Version 2 (modified by csa, 8 years ago)
--

Raw Data Filtering in ADEI

The filters are implemented in 'classes/filters'. There is 2 types of filters.

Group filters

Standard ones which are applied to all items in the group. A simplest example is badvaluefilter.php which search values of all group items for the specified value and replaces it to NULL (this is, for example, used to get read of 900 in temperatures which value is used to indicate errors by Armen). You also can drop complete vector by returning true from ProcessVector? function.

The configuration is pretty stright forward. You just need to add "data_filters" array in the stanard ADEI options, like:

"data_filters" => array(
   "BADVALUEFilter" => array (
   "badvalue" => 900
  )
)

You will find few examples in the KATRIN configuration. All inside the inner array will be passed to constructor as parameters.

Channel Filters

The second type is filters applied to individual channels. Check item/rangeitemfilter.php which will check if the value is in the configured range [min,max] or will replace it with NULL otherwise.

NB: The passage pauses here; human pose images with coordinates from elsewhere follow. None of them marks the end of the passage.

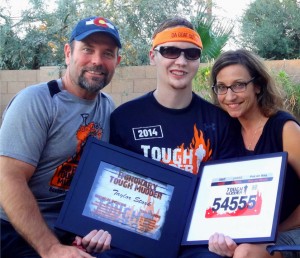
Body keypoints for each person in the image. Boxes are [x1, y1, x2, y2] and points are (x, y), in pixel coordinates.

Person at [107, 17, 238, 258]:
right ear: (152, 55)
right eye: (170, 51)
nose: (181, 61)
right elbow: (111, 189)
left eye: (191, 54)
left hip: (198, 242)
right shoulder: (124, 118)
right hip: (137, 237)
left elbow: (227, 192)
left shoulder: (220, 121)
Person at [0, 16, 122, 257]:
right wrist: (50, 248)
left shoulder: (109, 108)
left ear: (117, 61)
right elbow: (8, 178)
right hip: (17, 230)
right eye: (88, 49)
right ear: (68, 53)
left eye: (107, 53)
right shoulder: (37, 101)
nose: (97, 61)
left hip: (72, 229)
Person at [208, 49, 300, 258]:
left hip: (291, 231)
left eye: (239, 85)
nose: (230, 96)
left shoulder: (285, 129)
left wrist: (277, 230)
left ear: (257, 86)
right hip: (250, 235)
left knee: (245, 253)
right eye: (222, 87)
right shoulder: (226, 132)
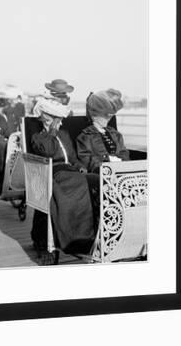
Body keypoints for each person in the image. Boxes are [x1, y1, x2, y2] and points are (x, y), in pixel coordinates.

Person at [30, 97, 96, 265]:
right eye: (57, 121)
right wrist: (51, 130)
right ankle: (71, 239)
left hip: (71, 172)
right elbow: (49, 151)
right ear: (47, 119)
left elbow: (73, 158)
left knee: (92, 182)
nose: (60, 125)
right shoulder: (39, 138)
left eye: (60, 121)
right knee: (79, 185)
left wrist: (80, 166)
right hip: (54, 173)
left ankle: (86, 237)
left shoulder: (64, 135)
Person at [77, 89, 130, 173]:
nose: (108, 119)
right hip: (102, 172)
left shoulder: (116, 134)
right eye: (105, 116)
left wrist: (122, 163)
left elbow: (124, 152)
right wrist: (106, 164)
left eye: (110, 117)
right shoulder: (85, 136)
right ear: (94, 116)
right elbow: (86, 159)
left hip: (121, 170)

Here is configuration more elaborate. Just check ipecube configuration for the test kitcube setup. You still use "data_filters" option, but you need to provide list of affected channels.

"data_filters" => array(
   array (
    "class" => "ITEMFilter",
    "filter" => "RANGEItemFilter",
    "item_mask" => array(
        array(
          "key" => "item_dependency_column",
          "items" => "/^PARS.PARS1.O.ND2.001.SUM$/",
        ), array(
          "key" => "item_extractor",
          "items" => "/^SUMExtractor$/",
       )
    ),
    "min" => 100
   ),
)

Here "class" is always "ITEMFilter". The "filter" specifies which item filter you actually want to use. The item_mask contains 1 or more regexps to select channels. The "items" is regexp and "key" specifies the channel metadata to apply regexp to. In the example, it is pretty tricky. But normally you can just use "key" => "name" to filter channels based on their title. Finally, the content of second array is passed to the constructor, so you can add any free parameters later, like "min" in the examples.